▸ STATED TASK:
What cheaper option than a wave table does patnor1011 suggest in the wave table thread?

▸ TEXT:
# Wave table to separate pyrolized quads ?



## 924T (Aug 6, 2012)

After using screens to classify the results of pyrolizing quad/flatpack and north/southbridge and video BGA chips,
wouldn't using a wave table be a good way to separate the fine gold from the ash (not the only way, but a good
way)?

Cheers,

Mike


----------



## Smack (Aug 7, 2012)

sure if you have one


----------



## patnor1011 (Aug 7, 2012)

Blue bowl with careful adjusting of water flow will be cheaper option.


----------



## philddreamer (Aug 7, 2012)

> Blue bowl with careful adjusting of water flow will be cheaper option.


Hi Pat!
Thanks for bringing that up, I had forgotten about the use of the blue bowl to separate the ashes... one of these days I'll finish processing the pyrolized material I'd laying for several months out back! :roll: Too many projects... :lol: 

Take care!
Phil


----------



## patnor1011 (Aug 7, 2012)

philddreamer said:


> > Blue bowl with careful adjusting of water flow will be cheaper option.
> 
> 
> Hi Pat!
> ...



Keep us posted Phil.


----------



## philddreamer (Aug 7, 2012)

You betcha, Bro! 8)


----------



## 924T (Aug 9, 2012)

Hey, thanks, smack and patnor1011 !

I don't have a wave table, so I was just theorizing, and it's really nice to know that if I can ever get
my hands on a wave table, it would work.

I've seen those 'blue bowls' on ebay, and they're very much more in my affordability range right now,
so it looks like I'd better take another look at those.

▸ EXCERPTED RECORDS:

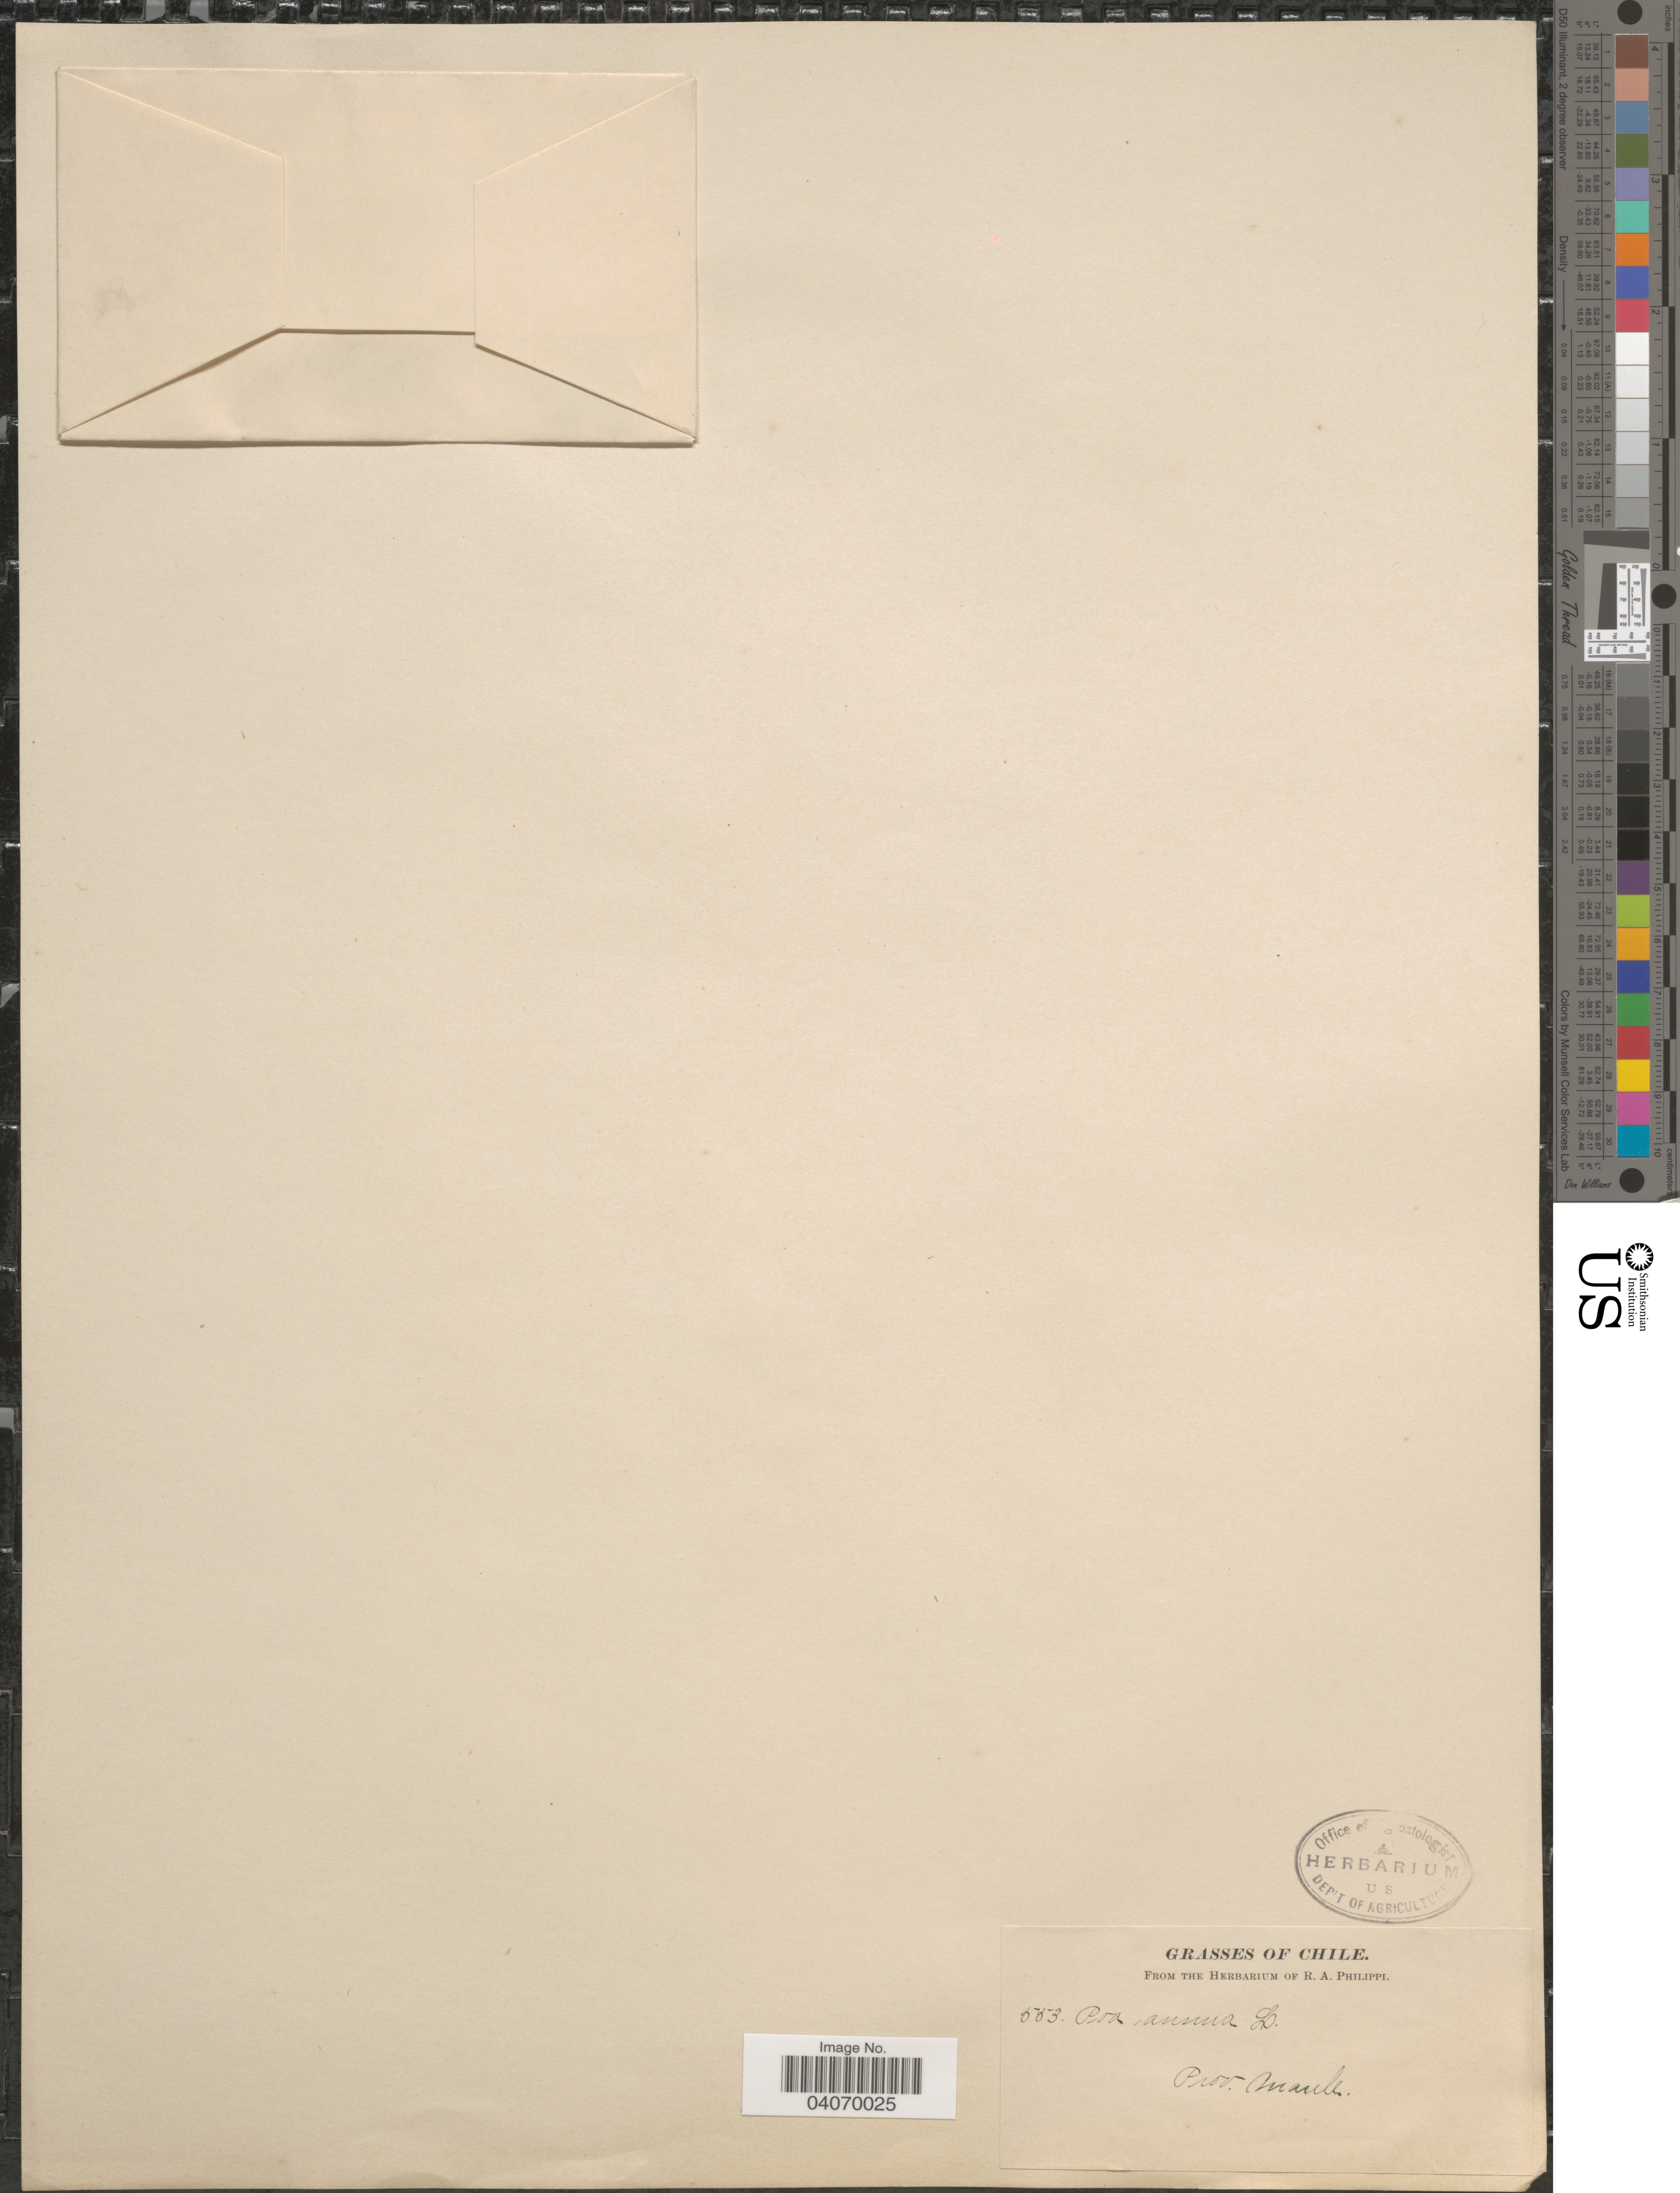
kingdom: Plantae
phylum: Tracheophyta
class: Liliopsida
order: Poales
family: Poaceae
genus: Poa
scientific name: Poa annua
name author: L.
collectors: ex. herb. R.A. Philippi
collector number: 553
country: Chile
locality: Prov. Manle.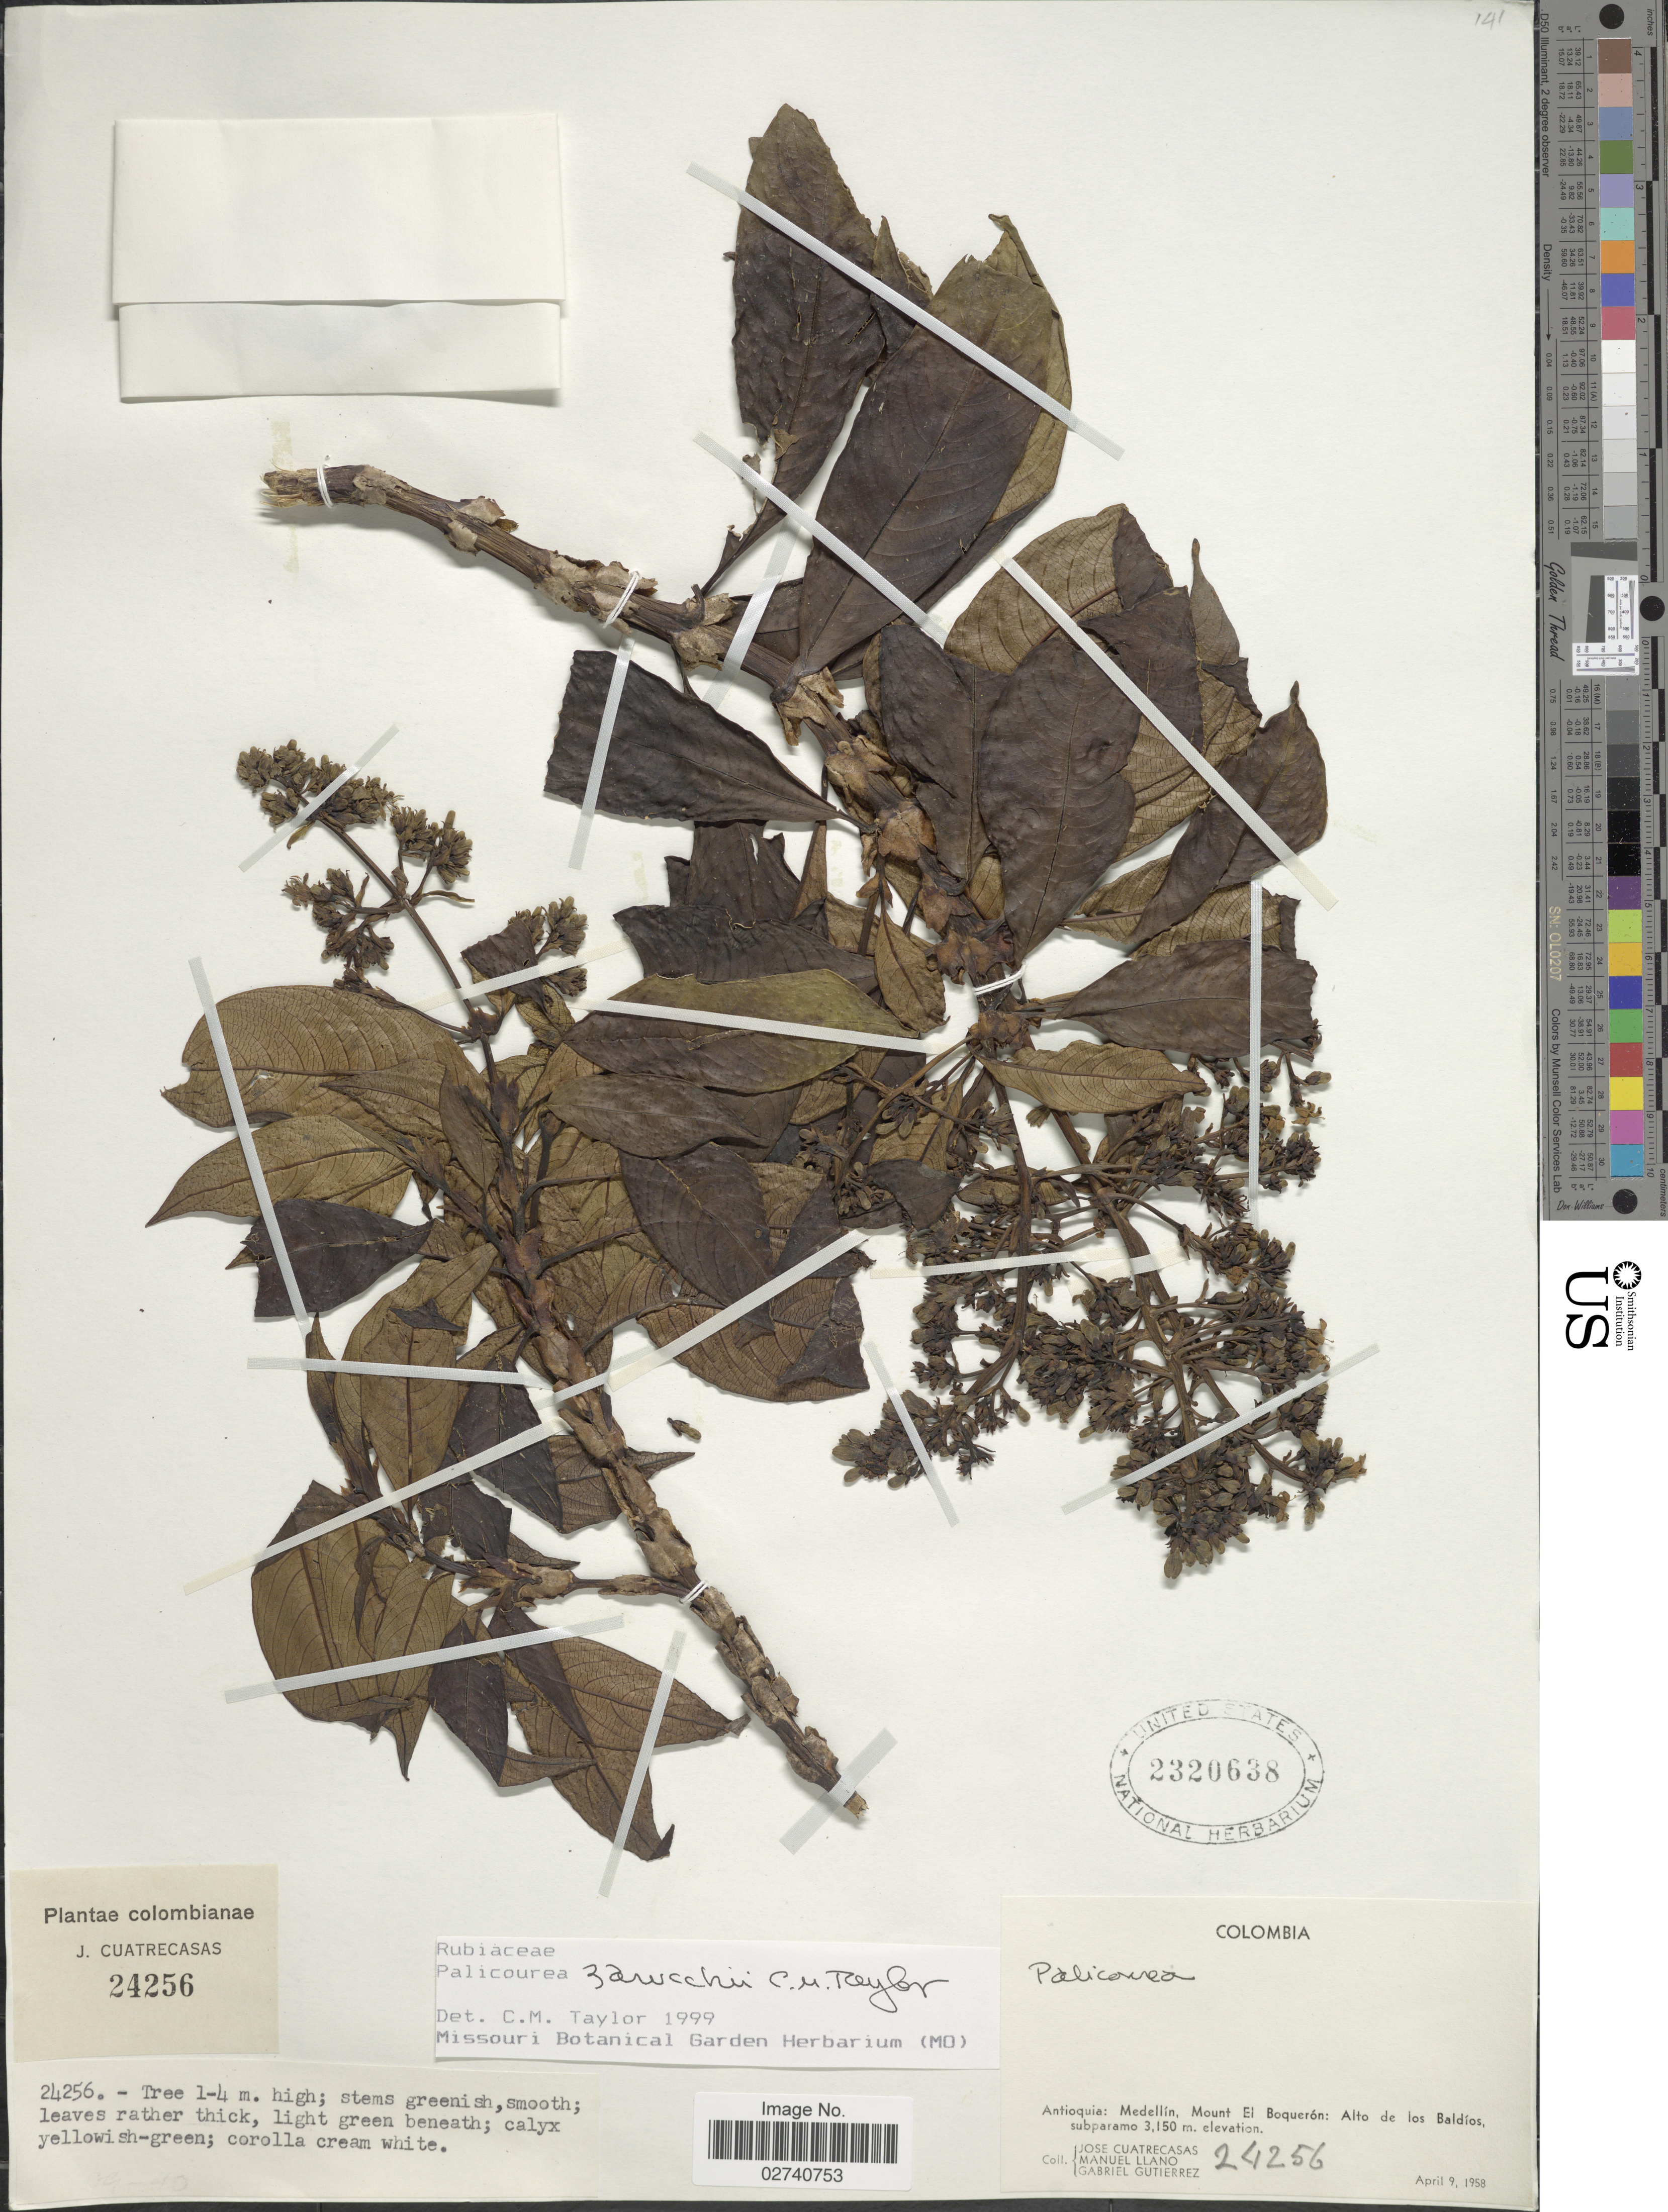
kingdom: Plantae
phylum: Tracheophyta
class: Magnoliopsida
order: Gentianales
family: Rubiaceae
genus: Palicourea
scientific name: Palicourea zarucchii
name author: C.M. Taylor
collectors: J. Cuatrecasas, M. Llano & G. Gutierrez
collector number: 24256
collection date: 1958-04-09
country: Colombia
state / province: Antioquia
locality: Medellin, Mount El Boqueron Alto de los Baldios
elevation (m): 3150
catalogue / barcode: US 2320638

▸ CORRECT OUTPUT:
A blue bowl with careful adjusting of the water flow.